_Requirements_:
Rewrite every row, replacing "state / province" with "region" and leaving everything else unchanged.

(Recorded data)

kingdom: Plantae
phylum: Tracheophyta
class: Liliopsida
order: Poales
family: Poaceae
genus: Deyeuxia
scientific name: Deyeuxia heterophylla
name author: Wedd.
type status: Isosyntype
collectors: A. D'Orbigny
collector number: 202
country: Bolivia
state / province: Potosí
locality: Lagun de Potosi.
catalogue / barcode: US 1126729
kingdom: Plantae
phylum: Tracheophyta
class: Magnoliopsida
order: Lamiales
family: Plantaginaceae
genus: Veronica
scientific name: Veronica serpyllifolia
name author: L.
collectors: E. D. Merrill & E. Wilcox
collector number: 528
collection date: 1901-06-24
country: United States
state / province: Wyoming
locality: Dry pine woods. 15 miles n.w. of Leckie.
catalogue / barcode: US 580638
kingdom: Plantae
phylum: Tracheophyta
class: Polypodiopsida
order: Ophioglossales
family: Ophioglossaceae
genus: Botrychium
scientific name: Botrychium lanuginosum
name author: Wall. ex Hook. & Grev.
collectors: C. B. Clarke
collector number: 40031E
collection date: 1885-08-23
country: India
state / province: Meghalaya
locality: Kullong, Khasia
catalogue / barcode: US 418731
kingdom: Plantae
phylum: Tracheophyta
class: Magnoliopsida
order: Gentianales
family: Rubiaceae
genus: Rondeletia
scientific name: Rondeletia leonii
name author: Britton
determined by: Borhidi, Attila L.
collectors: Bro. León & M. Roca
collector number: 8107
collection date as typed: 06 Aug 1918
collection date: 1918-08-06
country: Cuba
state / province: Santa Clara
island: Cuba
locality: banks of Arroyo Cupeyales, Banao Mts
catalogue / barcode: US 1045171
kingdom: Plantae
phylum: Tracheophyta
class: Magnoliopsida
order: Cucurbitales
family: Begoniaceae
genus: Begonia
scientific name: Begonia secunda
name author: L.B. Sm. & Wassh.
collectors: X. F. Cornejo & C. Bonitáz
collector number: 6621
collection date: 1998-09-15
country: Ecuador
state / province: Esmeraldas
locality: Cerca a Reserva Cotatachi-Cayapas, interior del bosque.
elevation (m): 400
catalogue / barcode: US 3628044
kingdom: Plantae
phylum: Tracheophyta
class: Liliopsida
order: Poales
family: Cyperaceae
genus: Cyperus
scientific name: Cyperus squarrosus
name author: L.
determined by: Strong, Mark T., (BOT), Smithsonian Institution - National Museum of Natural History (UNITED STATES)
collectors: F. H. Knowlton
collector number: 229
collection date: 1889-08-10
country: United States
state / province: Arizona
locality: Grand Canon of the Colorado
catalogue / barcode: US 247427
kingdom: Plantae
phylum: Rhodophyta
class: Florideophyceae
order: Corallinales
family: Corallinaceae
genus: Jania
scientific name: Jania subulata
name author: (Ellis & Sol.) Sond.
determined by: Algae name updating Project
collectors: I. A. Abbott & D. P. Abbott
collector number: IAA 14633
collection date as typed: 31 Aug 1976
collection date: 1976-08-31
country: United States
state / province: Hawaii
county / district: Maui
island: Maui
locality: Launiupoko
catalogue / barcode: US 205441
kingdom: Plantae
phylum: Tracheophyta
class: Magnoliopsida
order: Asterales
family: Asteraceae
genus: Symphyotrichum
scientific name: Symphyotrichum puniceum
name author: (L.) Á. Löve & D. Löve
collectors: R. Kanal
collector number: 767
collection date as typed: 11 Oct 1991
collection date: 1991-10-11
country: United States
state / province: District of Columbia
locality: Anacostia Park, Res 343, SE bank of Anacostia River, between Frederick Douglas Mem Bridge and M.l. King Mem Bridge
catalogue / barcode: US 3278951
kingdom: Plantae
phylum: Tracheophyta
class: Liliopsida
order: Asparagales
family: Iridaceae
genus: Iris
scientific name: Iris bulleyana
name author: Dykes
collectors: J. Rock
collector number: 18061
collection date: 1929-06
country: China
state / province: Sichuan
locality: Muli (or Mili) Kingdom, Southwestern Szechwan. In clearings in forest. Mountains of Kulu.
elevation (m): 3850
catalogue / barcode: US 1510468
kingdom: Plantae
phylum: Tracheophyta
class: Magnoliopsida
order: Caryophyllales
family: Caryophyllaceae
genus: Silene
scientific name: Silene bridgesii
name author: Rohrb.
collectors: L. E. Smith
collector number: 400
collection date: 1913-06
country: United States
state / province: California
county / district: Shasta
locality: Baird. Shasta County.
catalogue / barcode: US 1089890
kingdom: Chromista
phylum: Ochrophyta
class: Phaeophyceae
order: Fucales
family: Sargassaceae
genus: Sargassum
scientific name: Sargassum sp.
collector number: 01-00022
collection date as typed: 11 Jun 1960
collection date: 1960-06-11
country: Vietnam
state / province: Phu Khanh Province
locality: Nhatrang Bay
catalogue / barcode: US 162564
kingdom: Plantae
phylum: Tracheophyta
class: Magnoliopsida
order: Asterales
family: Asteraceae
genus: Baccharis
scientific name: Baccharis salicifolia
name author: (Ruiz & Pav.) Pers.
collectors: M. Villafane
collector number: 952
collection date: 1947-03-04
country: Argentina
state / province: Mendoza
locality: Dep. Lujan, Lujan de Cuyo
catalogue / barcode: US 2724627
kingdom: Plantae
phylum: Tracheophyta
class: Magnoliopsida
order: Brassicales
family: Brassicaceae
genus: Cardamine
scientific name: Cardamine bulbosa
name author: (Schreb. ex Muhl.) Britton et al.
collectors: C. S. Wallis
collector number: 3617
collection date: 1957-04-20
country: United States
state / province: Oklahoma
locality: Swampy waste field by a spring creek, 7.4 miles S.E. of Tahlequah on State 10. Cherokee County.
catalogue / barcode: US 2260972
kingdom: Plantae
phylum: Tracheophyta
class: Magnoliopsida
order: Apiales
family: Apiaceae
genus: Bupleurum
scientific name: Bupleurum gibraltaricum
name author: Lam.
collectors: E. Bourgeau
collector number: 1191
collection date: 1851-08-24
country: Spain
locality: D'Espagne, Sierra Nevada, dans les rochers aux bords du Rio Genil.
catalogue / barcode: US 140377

_Task result_:
kingdom: Plantae
phylum: Tracheophyta
class: Liliopsida
order: Poales
family: Poaceae
genus: Deyeuxia
scientific name: Deyeuxia heterophylla
name author: Wedd.
type status: Isosyntype
collectors: A. D'Orbigny
collector number: 202
country: Bolivia
region: Potosí
locality: Lagun de Potosi.
catalogue / barcode: US 1126729
kingdom: Plantae
phylum: Tracheophyta
class: Magnoliopsida
order: Lamiales
family: Plantaginaceae
genus: Veronica
scientific name: Veronica serpyllifolia
name author: L.
collectors: E. D. Merrill & E. Wilcox
collector number: 528
collection date: 1901-06-24
country: United States
region: Wyoming
locality: Dry pine woods. 15 miles n.w. of Leckie.
catalogue / barcode: US 580638
kingdom: Plantae
phylum: Tracheophyta
class: Polypodiopsida
order: Ophioglossales
family: Ophioglossaceae
genus: Botrychium
scientific name: Botrychium lanuginosum
name author: Wall. ex Hook. & Grev.
collectors: C. B. Clarke
collector number: 40031E
collection date: 1885-08-23
country: India
region: Meghalaya
locality: Kullong, Khasia
catalogue / barcode: US 418731
kingdom: Plantae
phylum: Tracheophyta
class: Magnoliopsida
order: Gentianales
family: Rubiaceae
genus: Rondeletia
scientific name: Rondeletia leonii
name author: Britton
determined by: Borhidi, Attila L.
collectors: Bro. León & M. Roca
collector number: 8107
collection date as typed: 06 Aug 1918
collection date: 1918-08-06
country: Cuba
region: Santa Clara
island: Cuba
locality: banks of Arroyo Cupeyales, Banao Mts
catalogue / barcode: US 1045171
kingdom: Plantae
phylum: Tracheophyta
class: Magnoliopsida
order: Cucurbitales
family: Begoniaceae
genus: Begonia
scientific name: Begonia secunda
name author: L.B. Sm. & Wassh.
collectors: X. F. Cornejo & C. Bonitáz
collector number: 6621
collection date: 1998-09-15
country: Ecuador
region: Esmeraldas
locality: Cerca a Reserva Cotatachi-Cayapas, interior del bosque.
elevation (m): 400
catalogue / barcode: US 3628044
kingdom: Plantae
phylum: Tracheophyta
class: Liliopsida
order: Poales
family: Cyperaceae
genus: Cyperus
scientific name: Cyperus squarrosus
name author: L.
determined by: Strong, Mark T., (BOT), Smithsonian Institution - National Museum of Natural History (UNITED STATES)
collectors: F. H. Knowlton
collector number: 229
collection date: 1889-08-10
country: United States
region: Arizona
locality: Grand Canon of the Colorado
catalogue / barcode: US 247427
kingdom: Plantae
phylum: Rhodophyta
class: Florideophyceae
order: Corallinales
family: Corallinaceae
genus: Jania
scientific name: Jania subulata
name author: (Ellis & Sol.) Sond.
determined by: Algae name updating Project
collectors: I. A. Abbott & D. P. Abbott
collector number: IAA 14633
collection date as typed: 31 Aug 1976
collection date: 1976-08-31
country: United States
region: Hawaii
county / district: Maui
island: Maui
locality: Launiupoko
catalogue / barcode: US 205441
kingdom: Plantae
phylum: Tracheophyta
class: Magnoliopsida
order: Asterales
family: Asteraceae
genus: Symphyotrichum
scientific name: Symphyotrichum puniceum
name author: (L.) Á. Löve & D. Löve
collectors: R. Kanal
collector number: 767
collection date as typed: 11 Oct 1991
collection date: 1991-10-11
country: United States
region: District of Columbia
locality: Anacostia Park, Res 343, SE bank of Anacostia River, between Frederick Douglas Mem Bridge and M.l. King Mem Bridge
catalogue / barcode: US 3278951
kingdom: Plantae
phylum: Tracheophyta
class: Liliopsida
order: Asparagales
family: Iridaceae
genus: Iris
scientific name: Iris bulleyana
name author: Dykes
collectors: J. Rock
collector number: 18061
collection date: 1929-06
country: China
region: Sichuan
locality: Muli (or Mili) Kingdom, Southwestern Szechwan. In clearings in forest. Mountains of Kulu.
elevation (m): 3850
catalogue / barcode: US 1510468
kingdom: Plantae
phylum: Tracheophyta
class: Magnoliopsida
order: Caryophyllales
family: Caryophyllaceae
genus: Silene
scientific name: Silene bridgesii
name author: Rohrb.
collectors: L. E. Smith
collector number: 400
collection date: 1913-06
country: United States
region: California
county / district: Shasta
locality: Baird. Shasta County.
catalogue / barcode: US 1089890
kingdom: Chromista
phylum: Ochrophyta
class: Phaeophyceae
order: Fucales
family: Sargassaceae
genus: Sargassum
scientific name: Sargassum sp.
collector number: 01-00022
collection date as typed: 11 Jun 1960
collection date: 1960-06-11
country: Vietnam
region: Phu Khanh Province
locality: Nhatrang Bay
catalogue / barcode: US 162564
kingdom: Plantae
phylum: Tracheophyta
class: Magnoliopsida
order: Asterales
family: Asteraceae
genus: Baccharis
scientific name: Baccharis salicifolia
name author: (Ruiz & Pav.) Pers.
collectors: M. Villafane
collector number: 952
collection date: 1947-03-04
country: Argentina
region: Mendoza
locality: Dep. Lujan, Lujan de Cuyo
catalogue / barcode: US 2724627
kingdom: Plantae
phylum: Tracheophyta
class: Magnoliopsida
order: Brassicales
family: Brassicaceae
genus: Cardamine
scientific name: Cardamine bulbosa
name author: (Schreb. ex Muhl.) Britton et al.
collectors: C. S. Wallis
collector number: 3617
collection date: 1957-04-20
country: United States
region: Oklahoma
locality: Swampy waste field by a spring creek, 7.4 miles S.E. of Tahlequah on State 10. Cherokee County.
catalogue / barcode: US 2260972
kingdom: Plantae
phylum: Tracheophyta
class: Magnoliopsida
order: Apiales
family: Apiaceae
genus: Bupleurum
scientific name: Bupleurum gibraltaricum
name author: Lam.
collectors: E. Bourgeau
collector number: 1191
collection date: 1851-08-24
country: Spain
locality: D'Espagne, Sierra Nevada, dans les rochers aux bords du Rio Genil.
catalogue / barcode: US 140377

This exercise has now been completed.